Sharing the Risks of Growth: Partnerships
Online businesses focused on expansion should look to find partners that can help this growth happen in the fastest, but most effective and controlled fashion.
It is possible to grow and improve customer service and revenue whilst implementing leaner operational processes that do not demand extra headcount. Indeed, these are the hallmarks of Volo customers like Bamford Trading, XS Stock and GamesQuest who have seen huge growth in recent years.
These partnerships should be relentlessly focused on removing the administrative and managerial headaches away from trading online, and keeping online sellers trained on what they do best – discovering and embracing new opportunities for growth.
Outsourcing is a brave decision, but one that reaps big growth rewards. A 2014 survey by First Data Merchant Solutions discovered that daily administrative tasks were taking up too much time for developing businesses, at the expense of activities that encourage growth strategically. The survey found that most business owners described running their operations as “a constant challenge” and a quarter admitted they spent less than an hour each day on “proactive business growth”.

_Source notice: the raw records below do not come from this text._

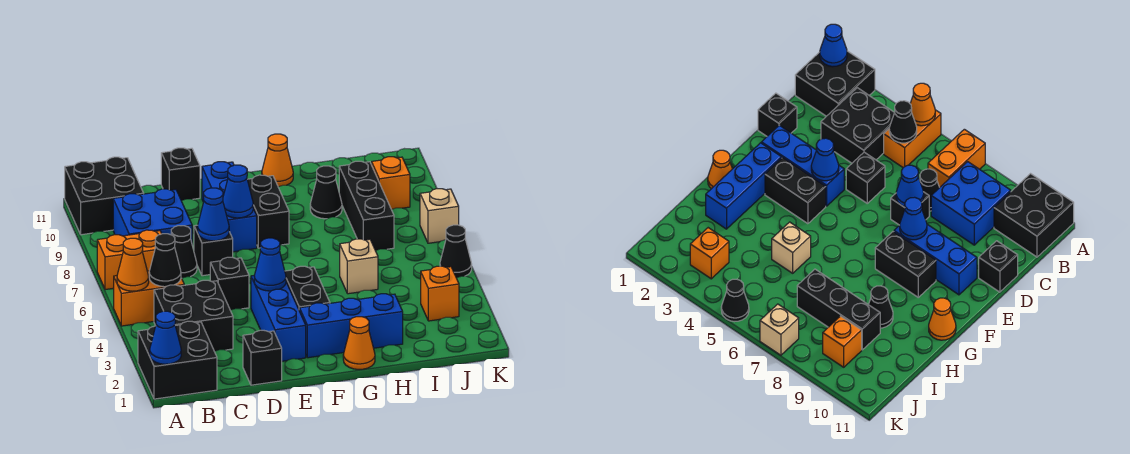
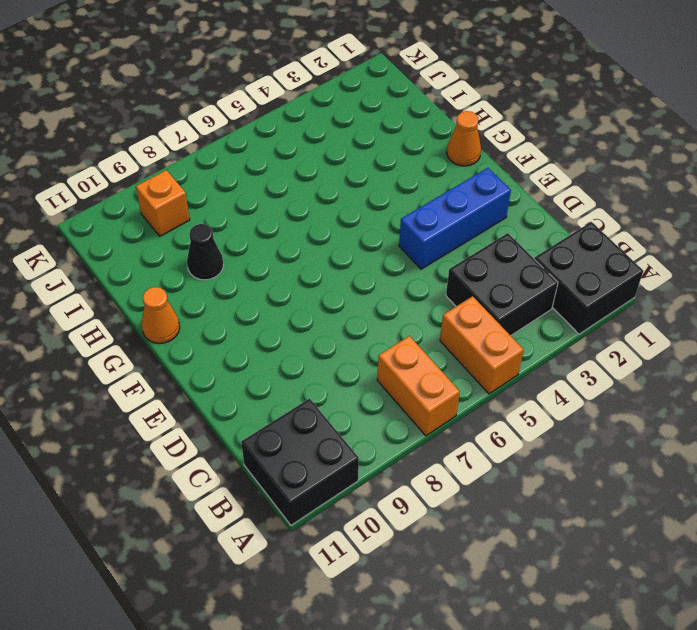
none -> blue 2x2 brick [113,189,192,242]
none -> black 1x1 cone [171,226,197,278]
none -> black 1x1 brick [243,330,282,385]
none -> black 1x1 brick [210,257,249,310]

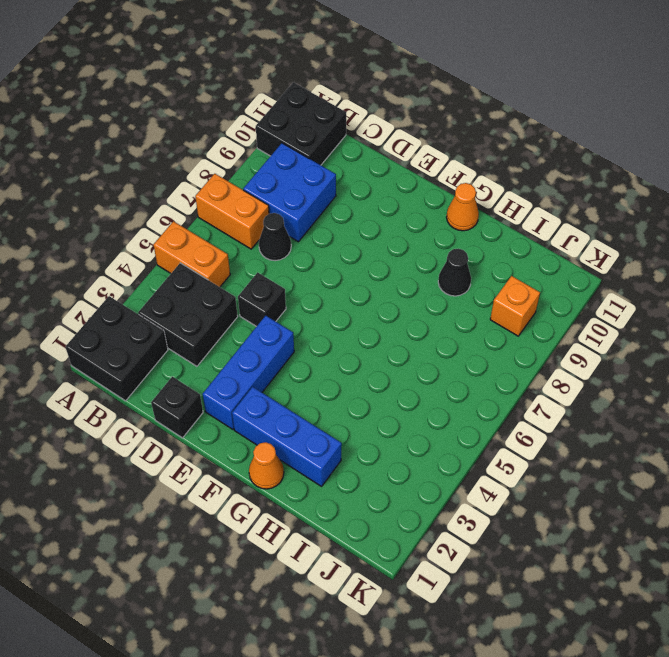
none -> black 1x1 brick [194,225,233,276]
none -> black 1x1 brick [161,148,200,201]
none -> blue 1x3 brick [202,162,257,252]
none -> black 1x2 brick [285,266,330,311]

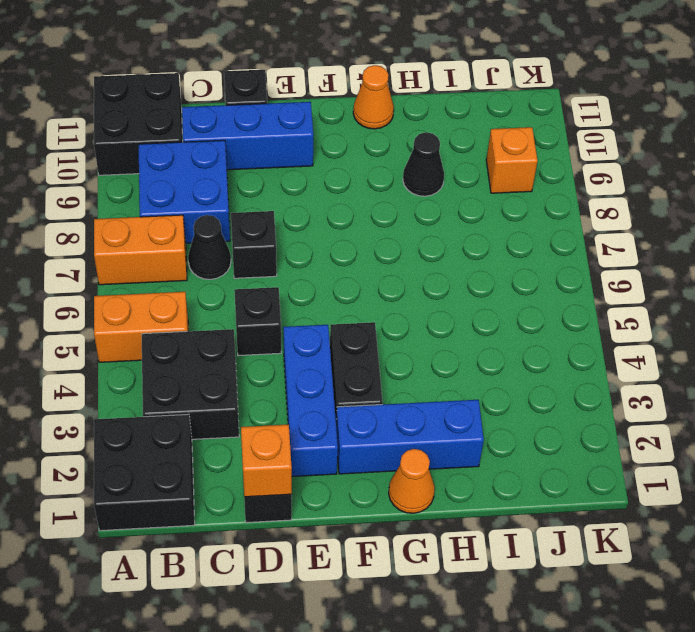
blue 1x3 brick [182,102,313,170] -> blue 1x3 brick turned to [202,162,257,252]
orange 1x1 brick [241,424,292,497] -> orange 1x1 brick moved to [421,266,459,321]
none -> black 1x2 brick [247,175,289,248]
none -> tan 1x1 brick [340,239,378,294]
none -> black 1x3 brick [339,161,394,251]
none -> black 1x1 cone [440,225,472,278]

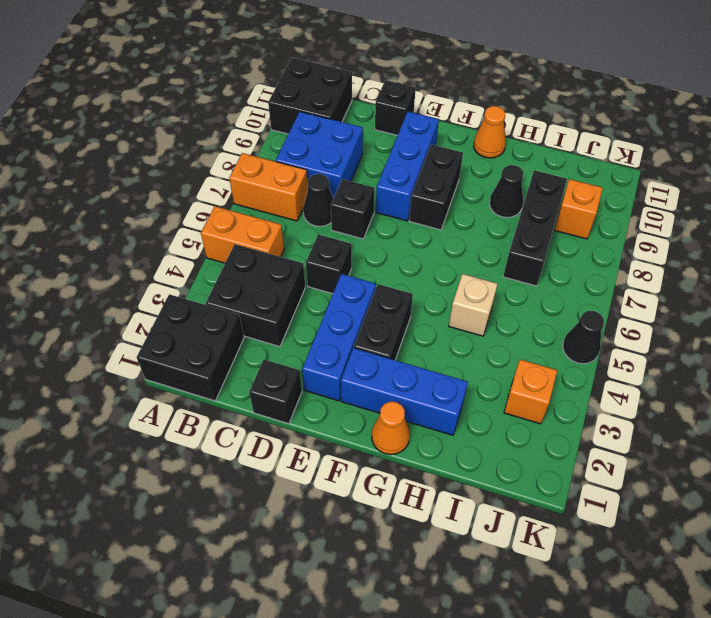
none -> tan 1x1 brick [420,189,459,243]
none -> blue 1x1 cone [150,311,181,364]
none -> orange 1x1 cone [117,238,149,291]
none -> black 1x1 cone [149,234,181,287]

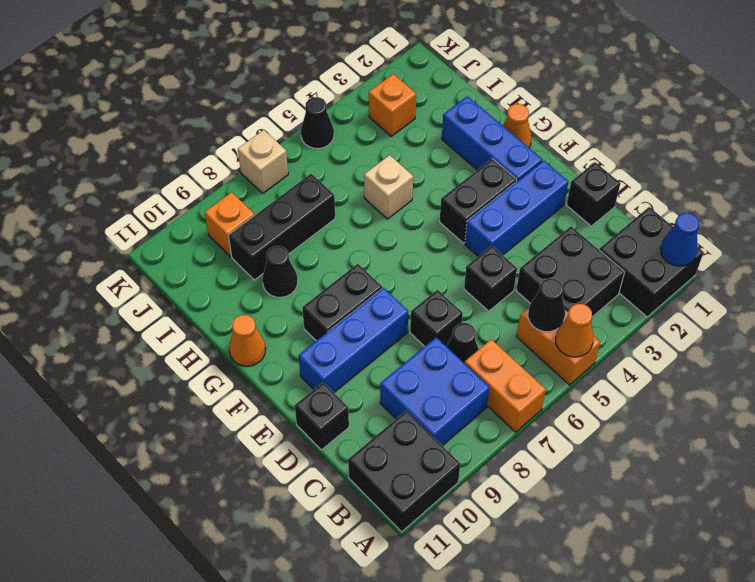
none -> blue 1x1 cone [198,188,229,241]
none -> blue 1x1 cone [254,238,286,291]
none -> blue 1x1 cone [223,165,253,218]

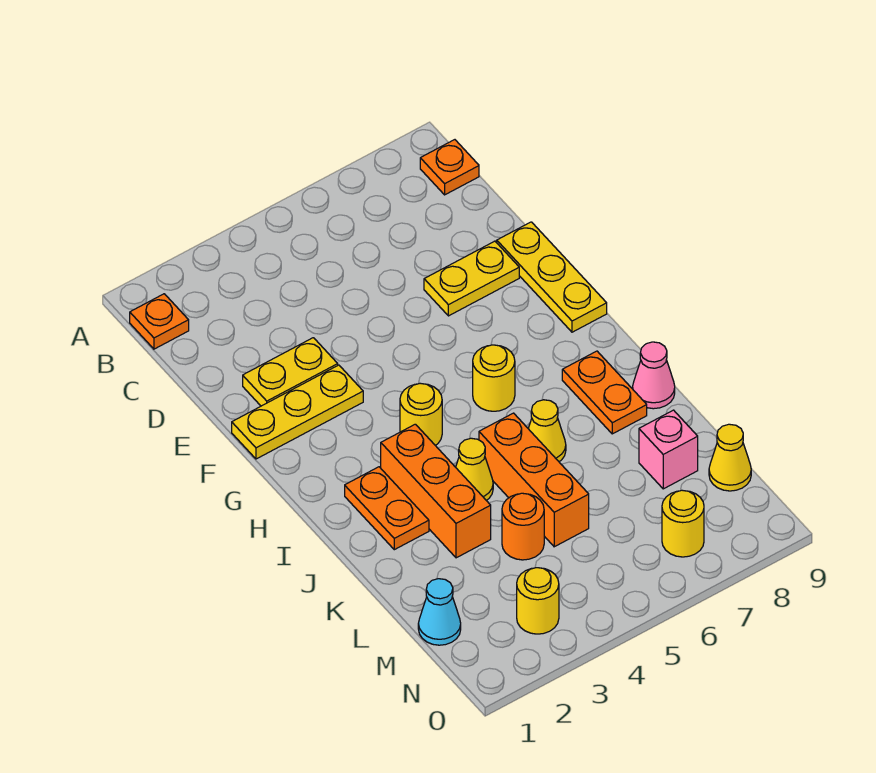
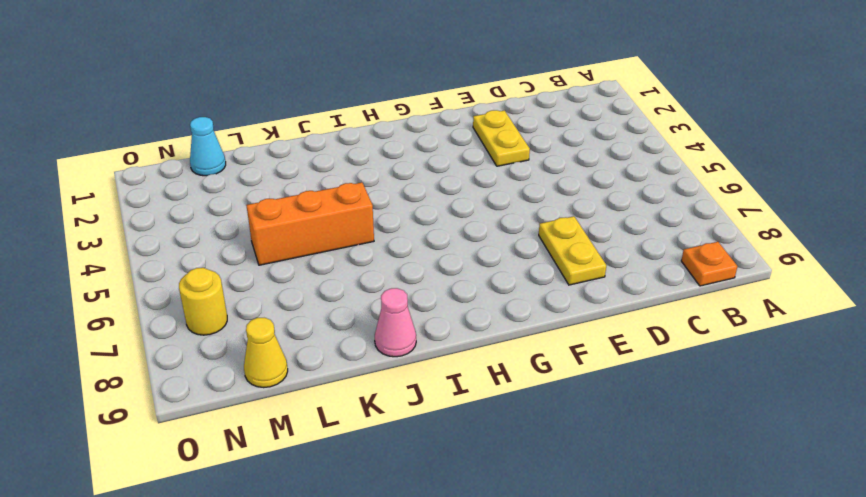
none -> orange 1x1 plate [130,294,189,349]
none -> yellow 1x3 plate [497,222,607,332]
none -> yellow 1x3 plate [232,365,363,459]

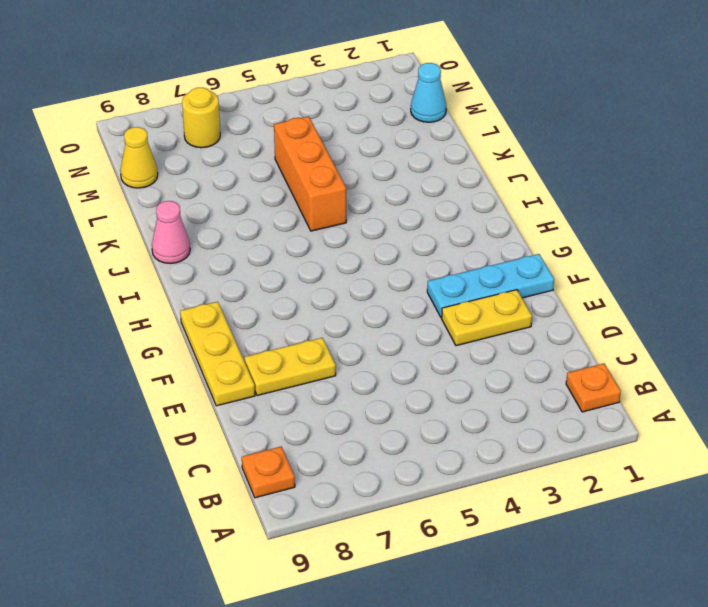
cyan 1x3 plate [427,254,554,318] -> yellow 1x3 plate [232,365,363,459]
none -> yellow 1x1 round brick [400,383,442,445]
none -> yellow 1x1 round brick [473,345,515,411]
none -> orange 1x2 plate [345,467,429,550]

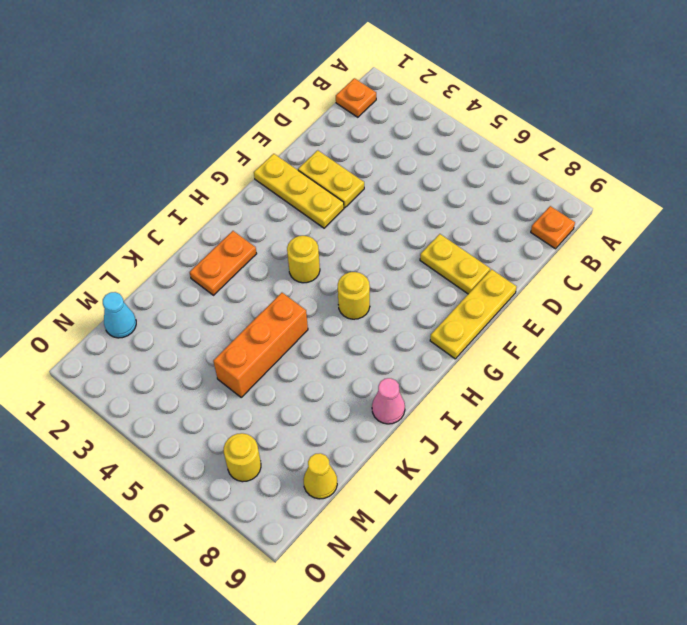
none -> orange 1x3 brick [381,424,491,558]
none -> orange 1x2 plate [562,351,647,434]
none -> yellow 1x1 cone [456,438,493,500]

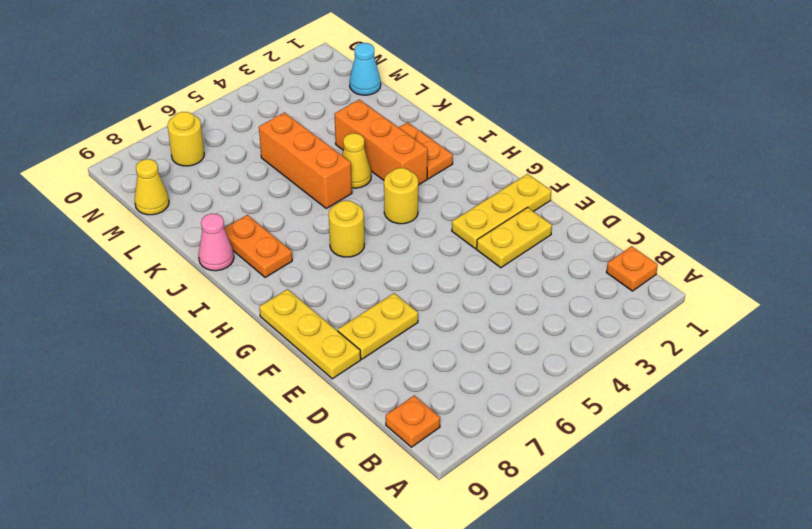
none -> yellow 1x1 cone [528,400,566,462]
none -> orange 1x1 round brick [502,493,544,560]
none -> pink 1x1 brick [639,410,698,489]

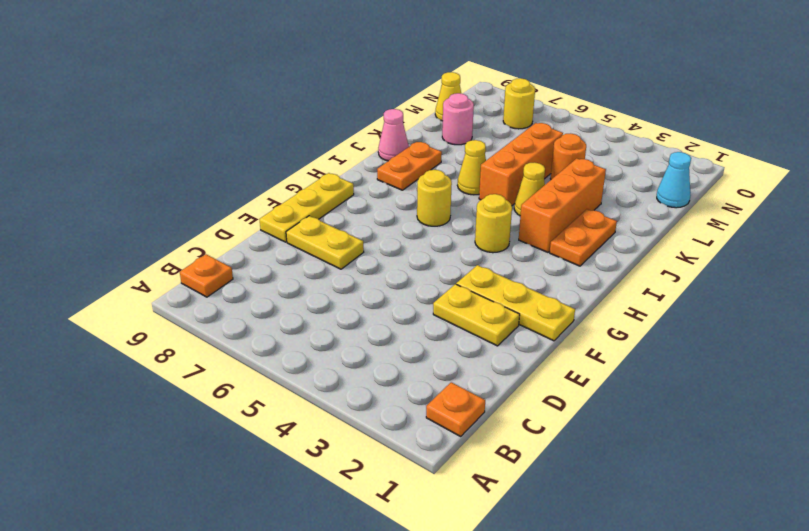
pink 1x1 round brick [442,93,474,145] -> pink 1x1 brick [639,410,698,489]
none -> yellow 1x1 round brick [517,568,559,634]

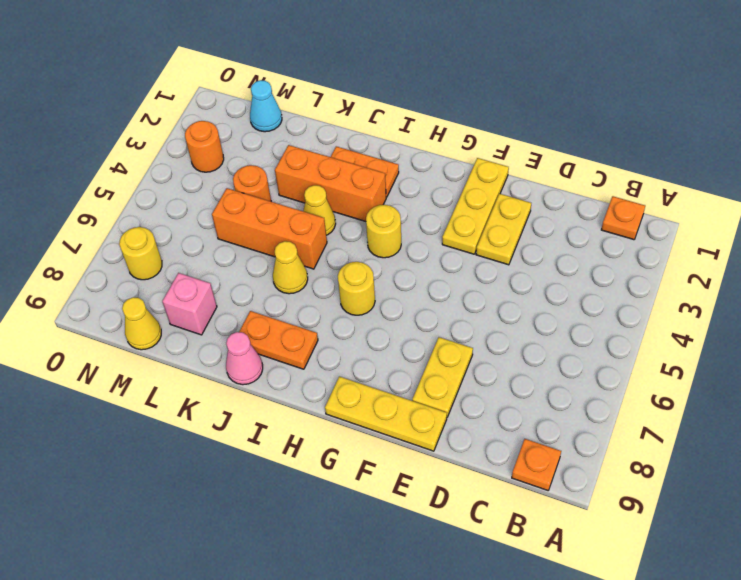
orange 1x1 round brick [185,121,224,172] -> yellow 1x1 round brick [517,568,559,634]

Within your own business, core tasks should be simplified and repeat processes automated. It can be hard for an online business to move to techniques such as management by exception, but these are exactly the kind of approaches needed to operate successfully at scale.
In Closing
The challenges of growth are many. The key areas I see growing ecommerce businesses tested by are customer service, fulfilment, procurement and recruitment. But all these problems are surmountable.
Every part of a business must mature and change to meet the challenges of scale. By adopting more sophisticated management practices, and making astute use of external service providers, ecommerce companies can remain lean and agile whilst growing – instead of collapsing under the weight of their own success.